Recent Comments
I was sitting on my basement floor in Chicago three years ago, literally crying because my Zoom connection dropped for the fourth time during a performance review. My router—a supposedly ‘high-end’ single unit—was sitting just thirty feet away, but between us lived a chimney made of 1920s brick that apparently doubled as a signal-killing fortress. That was the day I realized that traditional routers are mostly a lie for anyone not living in a glass box. I went out and bought my first mesh system that afternoon. Since then, I’ve cycled through four different brands, spent way too much money at Best Buy, and learned exactly which companies are trying to scam you with ‘pro’ features you’ll never use.
The Eero ‘Golden Cage’ is real and I’m tired of it
Look, I used to be an Eero evangelist. I really was. They make these cute, white little pods that look like something Apple would design if they still cared about hardware. I bought the Eero 6+ system because I wanted something I could set up in five minutes and forget. And to be fair, the setup is incredible. You plug it in, the app finds it, and boom—Internet. But here is the thing that makes my blood boil: they lock basic features behind a subscription. If you want to see how much data your Xbox is using, or if you want to block ads at the network level, you have to pay $10 a month. Forever.
It’s offensive. You pay $300 for hardware and then they rent you the software features. What I mean is—actually, let me put it differently. It feels like buying a car and then being told you have to pay a monthly fee to use the high beams. I know people will disagree with me here; they’ll say the security features are worth it. I don’t care. I refuse to recommend a product that treats its customers like a recurring revenue stream instead of owners. If you want a ‘set it and forget it’ system and you have more money than patience, fine, get an Eero. But I’m done with them. Total ripoff.
TP-Link is the boring choice that actually works

After I ditched Eero, I moved to the TP-Link Deco XE75. It is the Toyota Camry of mesh routers. It isn’t sexy. The app is fine, but not amazing. The units look like oversized salt shakers. But man, the performance is just… solid. I have a 2,400-square-foot house and I put three of these things in. I did a test where I sat in my garage (the ultimate dead zone) and ran 50 speed tests over a week. On my old setup, I was lucky to get 15 Mbps. With the Deco, I was consistently hitting 340 Mbps on a gigabit connection.

::::

### [Instructions for the task]
Continue the mesh router review above, starting after its final sentence and keeping its first-person voice and informal tone.

### [Data section]
::::

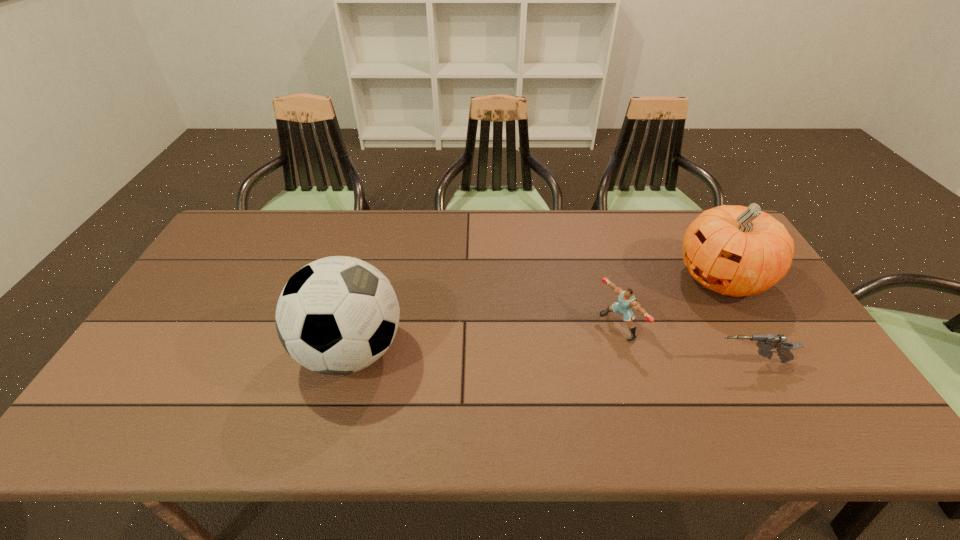
The height and width of the screenshot is (540, 960). In order to click on vacant spot on the desktop that is between the leftmost object and the shortest object and is positioned on the front-facing side of the pumpkin in this screenshot , I will do `click(566, 357)`.

This screenshot has width=960, height=540. I want to click on free space on the desktop that is between the leftmost object and the gun and is positioned on the front-facing side of the third object from right to left, so click(x=559, y=356).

::::

### [Solved exercise]
The Deco XE75 uses the 6GHz band for backhaul, which is basically a private highway for the routers to talk to each other without your neighbor’s crappy Wi-Fi getting in the way.
I might be wrong about this, but I think the whole Wi-Fi 7 hype is a waste of time for 99% of people right now. You don’t need it. I tested a Wi-Fi 7 system for a weekend and it didn’t do anything my Wi-Fi 6E system couldn’t do, except make my wallet $600 lighter. The XE75 costs about $300 for a three-pack. It’s the only one I’ve tested that didn’t require a reboot every Tuesday morning. It just works.
Why I refuse to touch Netgear anymore
I’m going to be unfair for a second. I hate Netgear. I bought an Orbi system in 2022—the RBK852, which was like $500 at the time—and it was the most frustrating piece of technology I’ve ever owned. The hardware is powerful, sure. The range is massive. But the software looks like it was designed in 2004 by someone who was actively angry at the user. It’s clunky, it’s slow, and if you have a problem after 90 days, they try to charge you for technical support.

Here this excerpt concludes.